What is being asked
Exactly reproduce the entries, dropping any pictures from your copy.

Start of Block

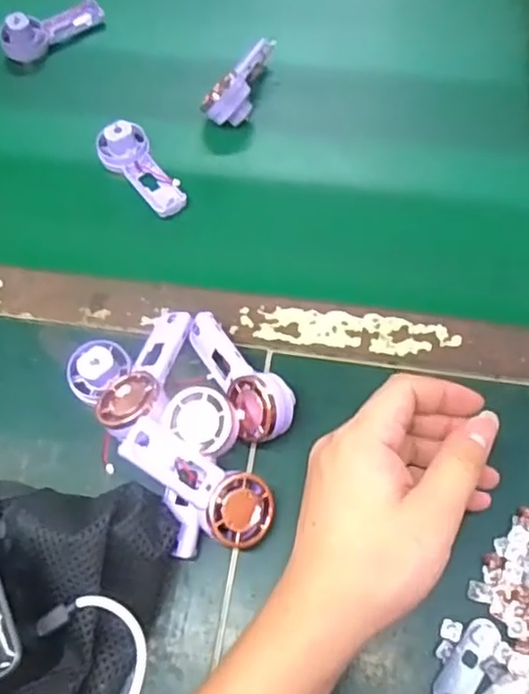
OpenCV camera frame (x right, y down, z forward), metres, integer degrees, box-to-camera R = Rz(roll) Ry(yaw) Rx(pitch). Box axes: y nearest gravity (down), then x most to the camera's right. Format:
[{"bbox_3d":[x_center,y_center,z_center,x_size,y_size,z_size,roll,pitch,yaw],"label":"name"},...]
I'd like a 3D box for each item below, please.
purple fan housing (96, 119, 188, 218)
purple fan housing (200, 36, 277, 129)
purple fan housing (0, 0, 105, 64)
[{"bbox_3d":[-0.095,-0.134,0.489,0.040,0.028,0.083,-28,65,-12],"label":"purple fan housing"},{"bbox_3d":[-0.019,-0.216,0.526,0.030,0.045,0.086,17,65,11],"label":"purple fan housing"},{"bbox_3d":[-0.195,-0.291,0.577,0.093,0.037,0.024,-37,36,-16],"label":"purple fan housing"}]

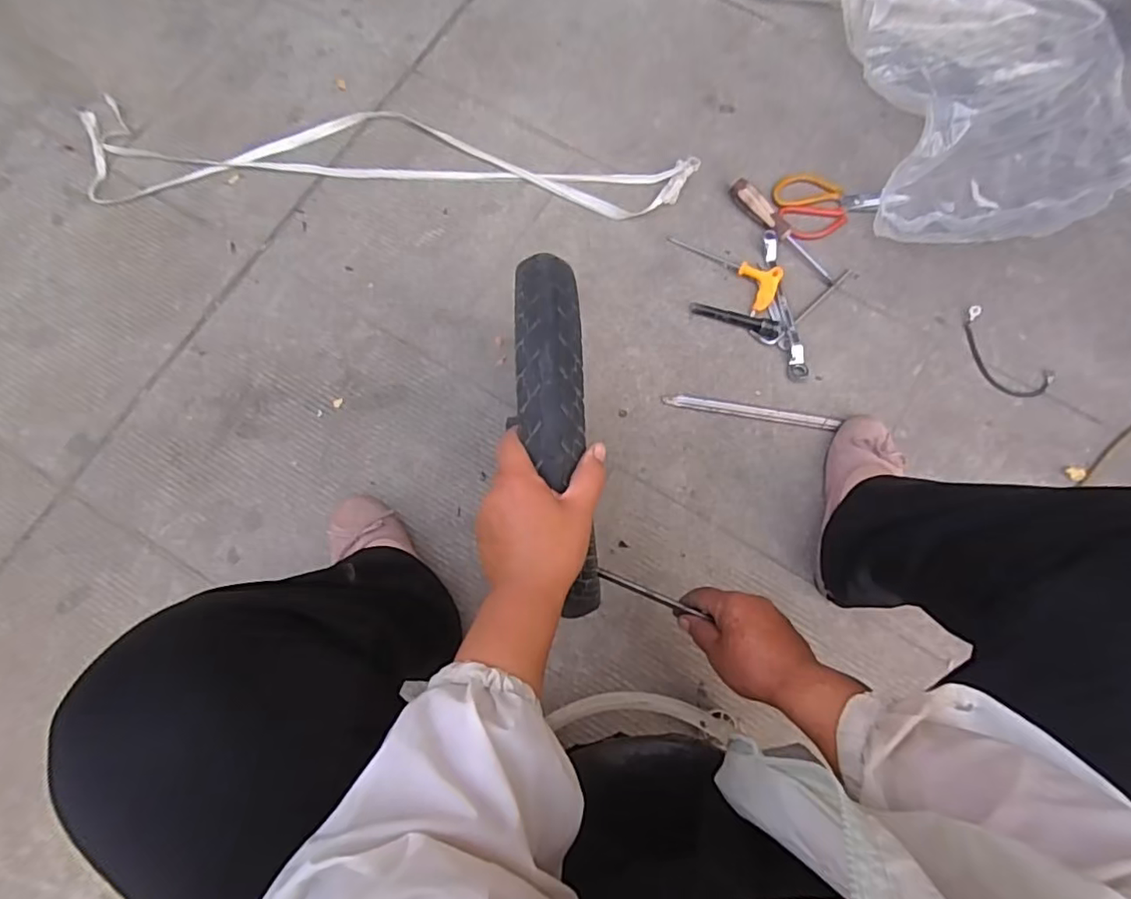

End of Block

Result below
OpenCV camera frame (x right, y down, z forward), metres, integer degrees, box-to-camera R = Rz(roll) Ry(yaw) Rx(pitch). Box axes: y nearest gravity (down), then x most to the camera's right. Format:
[{"bbox_3d":[x_center,y_center,z_center,x_size,y_size,z_size,roll,pitch,yaw],"label":"name"},...]
I'd like a 3D box for each item below, please.
purple fan housing (96, 119, 188, 218)
purple fan housing (200, 36, 277, 129)
purple fan housing (0, 0, 105, 64)
[{"bbox_3d":[-0.095,-0.134,0.489,0.040,0.028,0.083,-28,65,-12],"label":"purple fan housing"},{"bbox_3d":[-0.019,-0.216,0.526,0.030,0.045,0.086,17,65,11],"label":"purple fan housing"},{"bbox_3d":[-0.195,-0.291,0.577,0.093,0.037,0.024,-37,36,-16],"label":"purple fan housing"}]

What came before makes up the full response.